At first, PNCA's I pass unto you looks airy and serene, even plain. In Angela Saenz and Madeleine Barbier's collaborative exhibit, pages of text are displayed under Plexiglass on podiums. A few untreated and unstretched sheets of canvas with black and white sketches hang on a wall. Most intriguingly, a circular mirror lies in the center of the floor, surrounded by a ring of white plaster lemons.

But when you look closer, things start to get weird. Saenz's video installation The Earth won't die. Humanity will die, and the ocean will rise higher. plays in a small, dark room off the main exhibit space. With jerky graphics reminiscent of Monty Python, the video depicts a world consumed by a flood. The banal moments are the ones that seem the most foreboding. In one, we're looking at clothes drying in a corner of an apartment. Draped over a ladder, they flap in the breeze of a white table fan. The video cuts to the back of a woman looking out her window, her head propped on her hand.

Then, we see the water. It looks like blue crayon scribbles rising in front of the window. The woman grabs the back of her neck with her hand. She stands up abruptly.

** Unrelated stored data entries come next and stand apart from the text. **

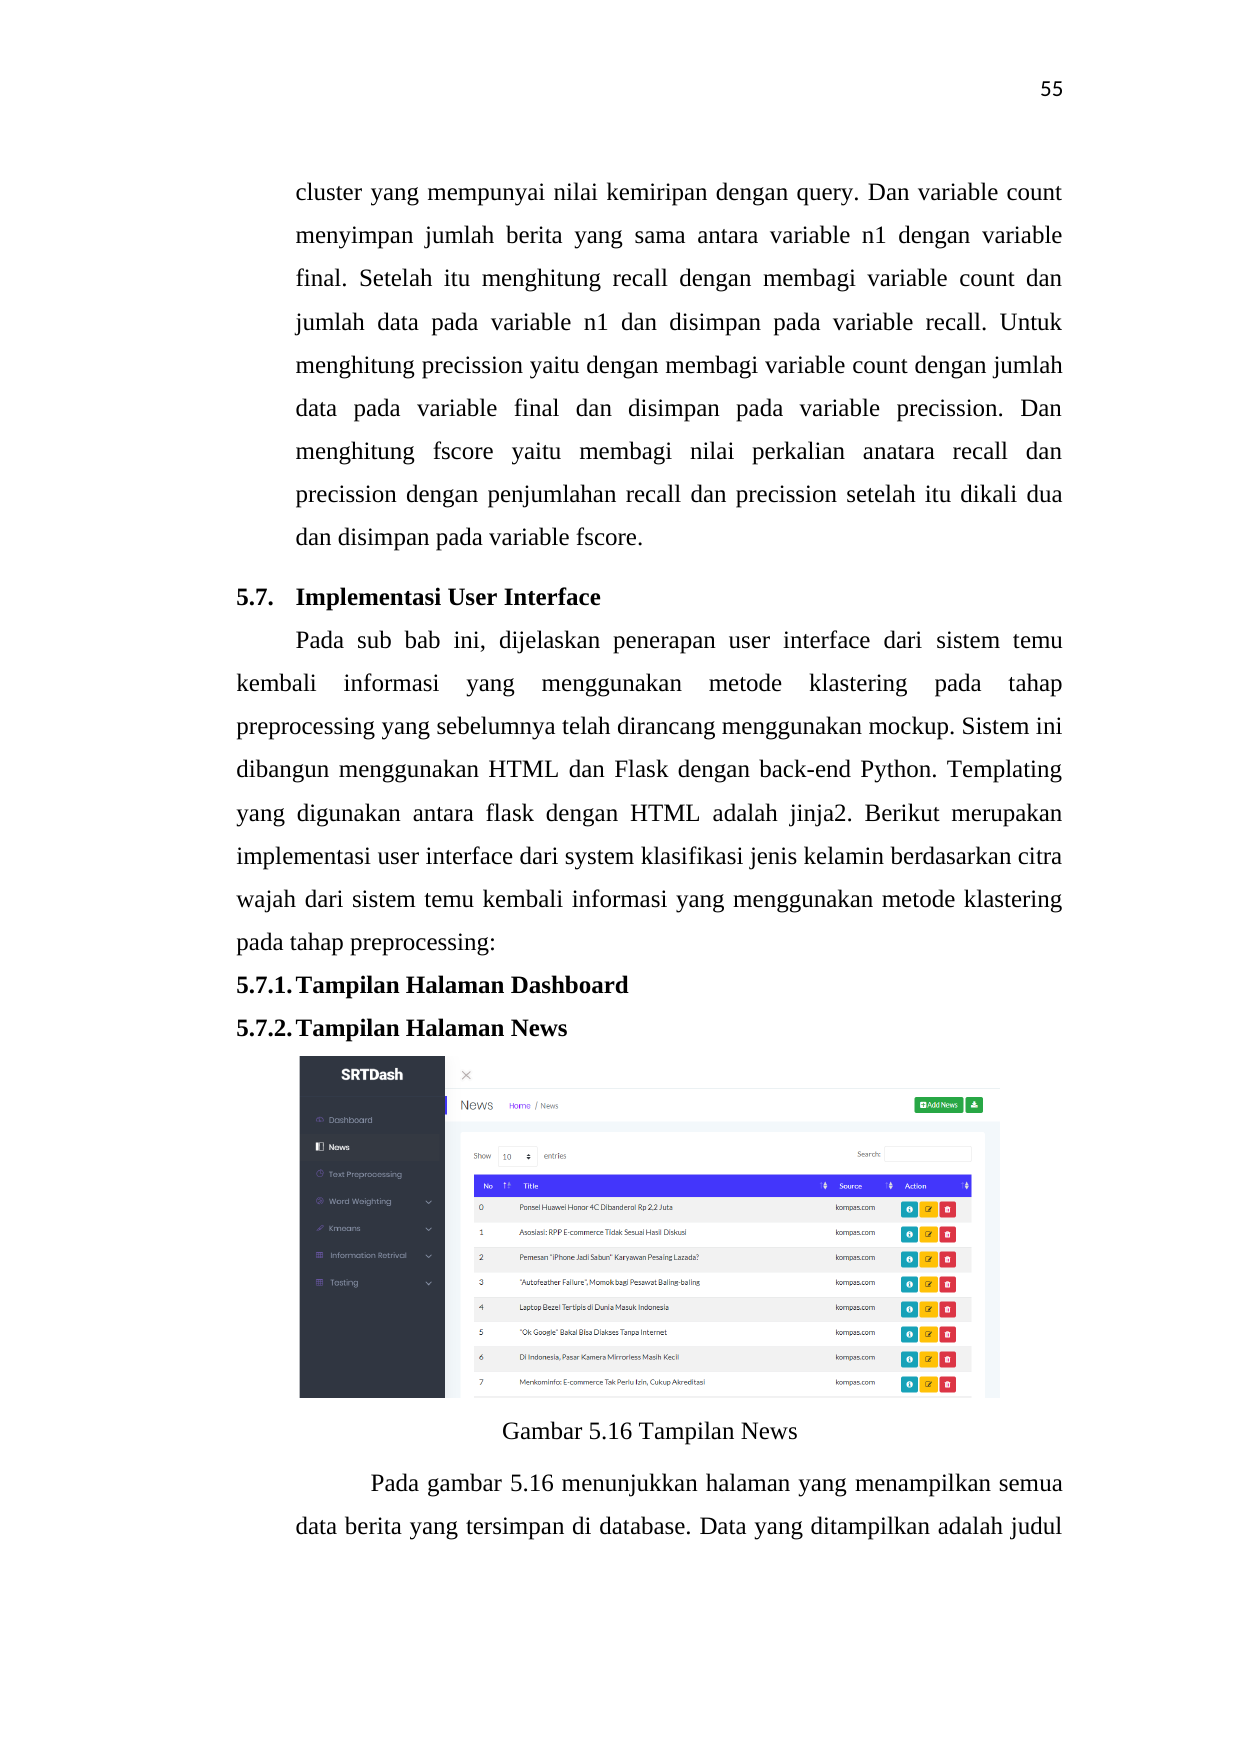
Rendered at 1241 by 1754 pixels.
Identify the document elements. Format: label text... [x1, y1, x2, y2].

list Pada sub bab ini, dijelaskan penerapan user interface dari sistem temu kembali informasi yang menggunakan metode klastering pada tahap preprocessing yang sebelumnya telah dirancang menggunakan mockup. Sistem ini dibangun menggunakan HTML dan Flask dengan back-end Python. Templating yang digunakan antara flask dengan HTML adalah jinja2. Berikut merupakan implementasi user interface dari system klasifikasi jenis kelamin berdasarkan citra wajah dari sistem temu kembali informasi yang menggunakan metode klastering pada tahap preprocessing: [236, 625, 1063, 956]
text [295, 1468, 1063, 1540]
subtitle Tampilan Halaman News [236, 1013, 1063, 1042]
picture [299, 1056, 1000, 1398]
subtitle Tampilan Halaman Dashboard [236, 970, 1063, 999]
subtitle Implementasi User Interface [236, 582, 1063, 611]
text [295, 177, 1063, 551]
text Gambar 5.16 Tampilan News [236, 1416, 1063, 1445]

The scene cuts back to the clothes, and an impressionist painting of a coastline rises from the bottom of the screen until it blocks the apartment entirely.

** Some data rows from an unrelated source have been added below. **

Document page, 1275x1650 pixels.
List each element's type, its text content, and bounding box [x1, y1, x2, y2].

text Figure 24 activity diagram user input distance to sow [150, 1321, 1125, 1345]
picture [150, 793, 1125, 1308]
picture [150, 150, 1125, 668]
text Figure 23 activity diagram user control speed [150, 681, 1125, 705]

Barbier's work, on the other hand, builds narrative out of nonsense. Her static pieces are mostly text—pages that look like they're cut from a nonexistent book and displayed around the gallery. They tell a story of a girl name Holly, but what that story is or who Holly is seems intentionally unclear. The most coherent scene is of Holly going to a market, where she has a spiritual exchange with a merchant who gives her a dress "the texture of a princess's matted hair." The pages don't seem to be displayed according to any recognizable chronology or plot. They reference characters and events that can't be found elsewhere in the exhibit: "Holly and the spider-wraith are really the same person."

The writing is almost humorously oblique: "Holly becomes the spider-wraith after first losing her beloved moon-horse, which of course happens after she finds all 12 tsunami stones." But instead of seeming like total nonsense, the disconnected episodes feel like fragments from an epic.

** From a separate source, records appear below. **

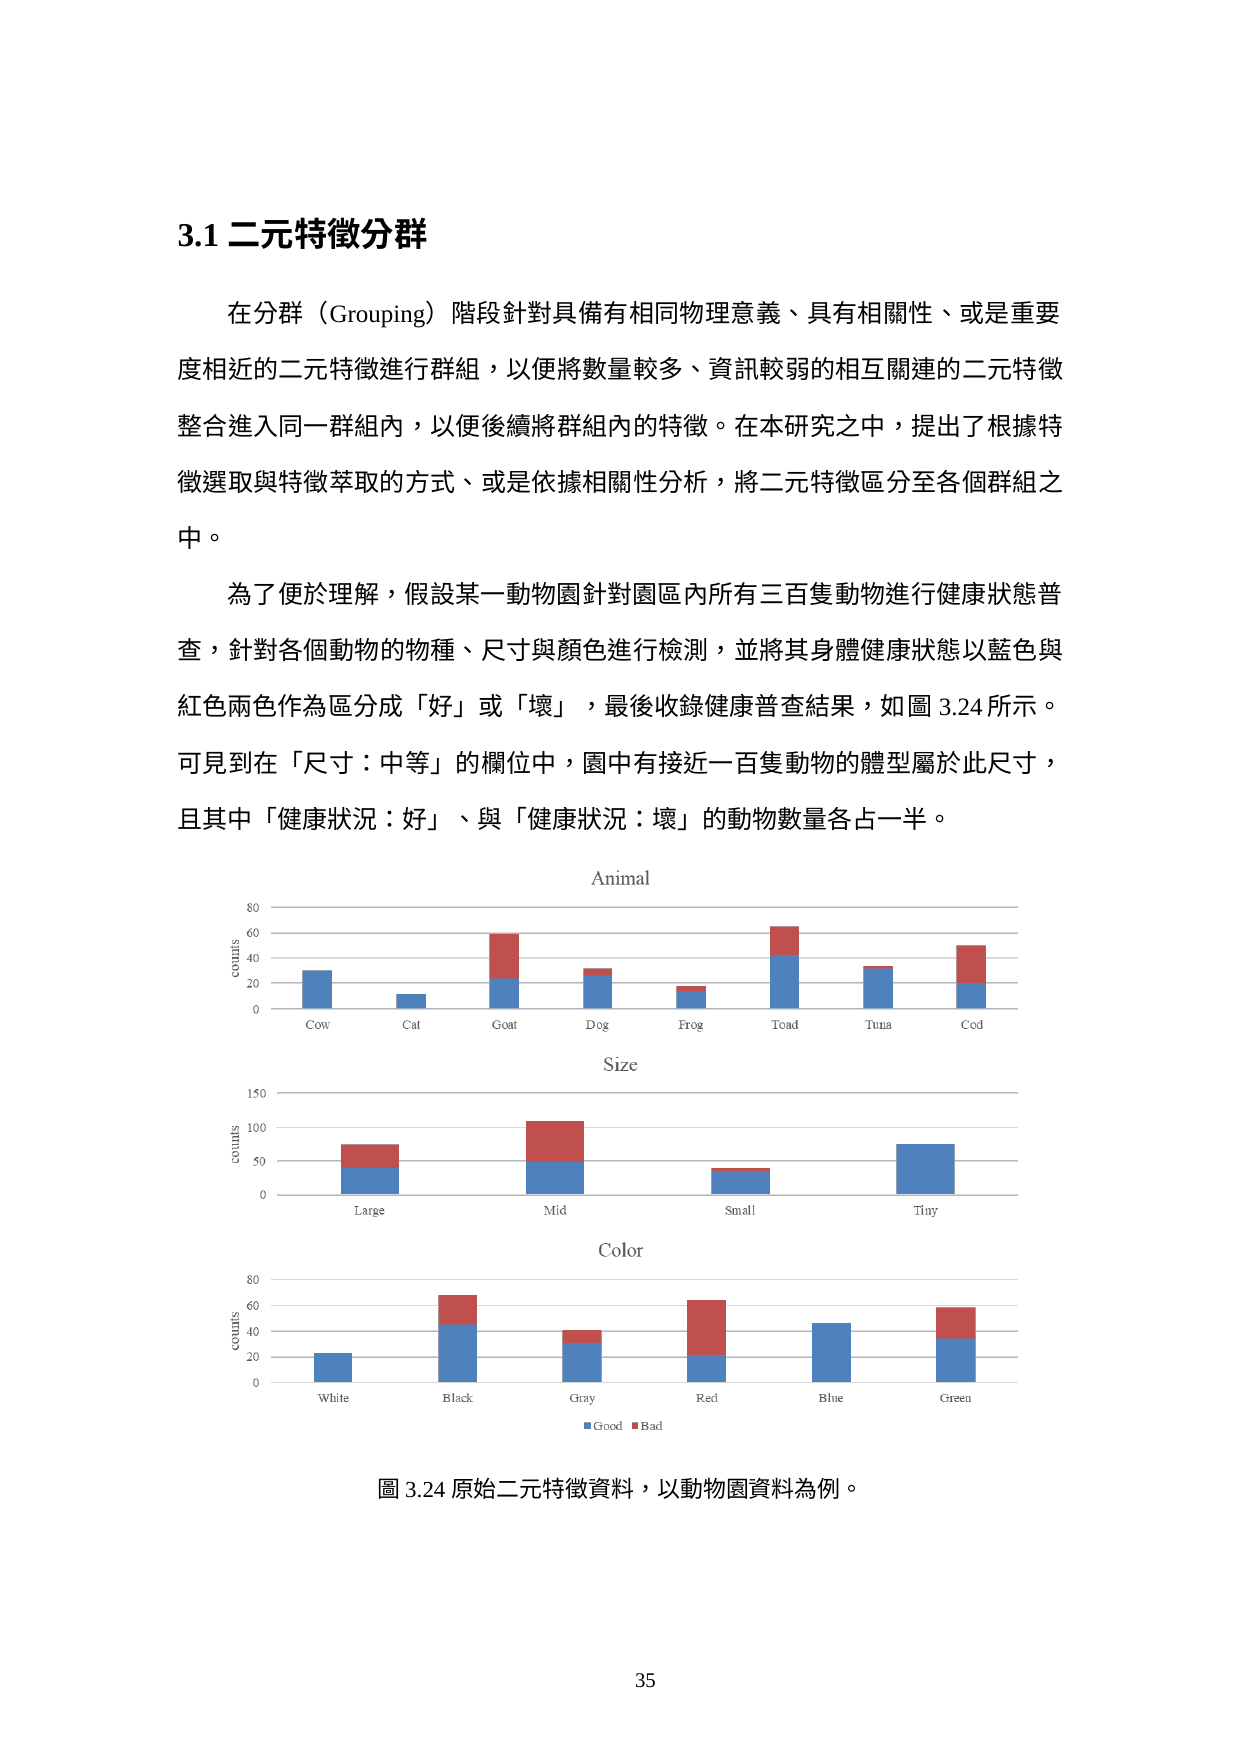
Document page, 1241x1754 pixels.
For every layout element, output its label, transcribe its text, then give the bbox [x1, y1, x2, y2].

text 為了便於理解，假設某一動物園針對園區內所有三百隻動物進行健康狀態普查，針對各個動物的物種、尺寸與顏色進行檢測，並將其身體健康狀態以藍色與紅色兩色作為區分成「好」或「壞」，最後收錄健康普查結果，如圖 3.3所示。可見到在「尺寸：中等」的欄位中，園中有接近一百隻動物的體型屬於此尺寸，且其中「健康狀況：好」、與「健康狀況：壞」的動物數量各占一半。 [177, 574, 1063, 836]
text 在分群（Grouping）階段針對具備有相同物理意義、具有相關性、或是重要度相近的二元特徵進行群組，以便將數量較多、資訊較弱的相互關連的二元特徵整合進入同一群組內，以便後續將群組內的特徵。在本研究之中，提出了根據特徵選取與特徵萃取的方式、或是依據相關性分析，將二元特徵區分至各個群組之中。 [177, 293, 1063, 556]
text 圖 3.3 原始二元特徵資料，以動物園資料為例。 [177, 1469, 1063, 1506]
picture [207, 854, 1033, 1446]
subtitle 二元特徵分群 [177, 194, 1063, 269]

On one of Barbier's pages, there's a diagram of "tsunami stones." It matches the layout of Saenz's floor installation of a mirror surrounded by plaster lemons, Forbidden fruit are found among stones and groups of twelve. The connection between the artists' works doesn't seem any easier to pinpoint than it is to understand what a dream horse is, but it feels like a bridge between two worlds: one that's dying, and another that seems to exist out of time.

SEE IT: I pass unto you is at PNCA, 511 NW Broadway, pnca.edu. Runs through Sept. 1.